DIE AUFGABE: Setze den Textausschnitt über Gesangsaufnahmen im Studio nach seinem letzten Satz fort.

TEXTAUSSCHNITT:
>>>>

Das Vocal-Recording gilt als eine der Königsdisziplinen beim Aufnehmen. Schließlich handelt es sich bei der Stimme um eine Schallquelle, die wir in all ihren Facetten sehr gut kennen.
Und auch die hoffentlich zahlreichen Konsumenten, die letztlich unsere Aufnahmen hören werden, verfügen in dieser Hinsicht über eine enorme Erfahrung, denn jeder von uns hat in seinem Leben in der Regel bestimmt einige Tausend Stimmen gehört, und viele davon singend. Machen wir im Studio oder beim Homerecording von Vocals also etwas falsch, bleibt das kaum unentdeckt. Und ist das wichtigste Signal einer Mischung nicht optimal, kann der Rest noch so toll sein, aber er wird den Gesamteindruck nicht retten können.

<<<<

GEGEBENE INFORMATIONEN:
>>>>

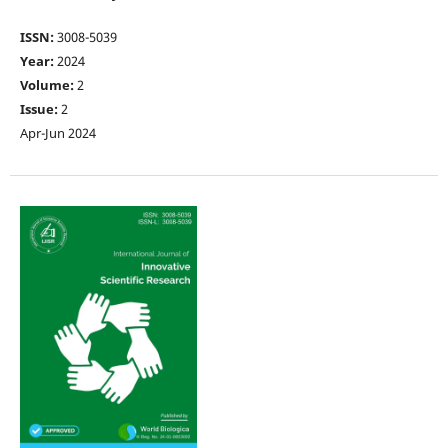
ISSN:
3008-5039
Year:
2024
Volume:
2
Issue:
2
Apr-Jun 2024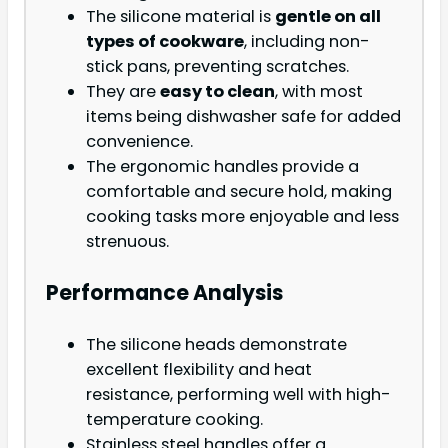
The silicone material is
gentle on all
types of cookware
, including non-
stick pans, preventing scratches.
They are
easy to clean
, with most
items being dishwasher safe for added
convenience.
The ergonomic handles provide a
comfortable and secure hold, making
cooking tasks more enjoyable and less
strenuous.
Performance Analysis
The silicone heads demonstrate
excellent flexibility and heat
resistance, performing well with high-
temperature cooking.
Stainless steel handles offer a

<<<<

ANTWORT:
Im Zusammenhang mit der Stimme gibt es ein grundsätzliches Problem, das gleichzeitig aber auch eine ganz besondere und durchaus positive Eigenschaft ist: Wie sich ein Mensch fühlt, spiegelt sich sehr schnell in seiner Stimme wieder. Jeder kennt wohl die Situation, dass sich das Gegenüber am Telefon nur mit seinem Namen meldet und man unmittelbar das Gefühl hat, dass mit ihm irgend etwas nicht in Ordnung ist:“Was ist mit dir denn los? Traurig? Was getrunken? Beides?“. Einen verunsicherten oder wütenden Sänger braucht man nicht vor dem Mikrofon, es sei denn, der Song verlangt eine verunsicherte oder wütende Stimme.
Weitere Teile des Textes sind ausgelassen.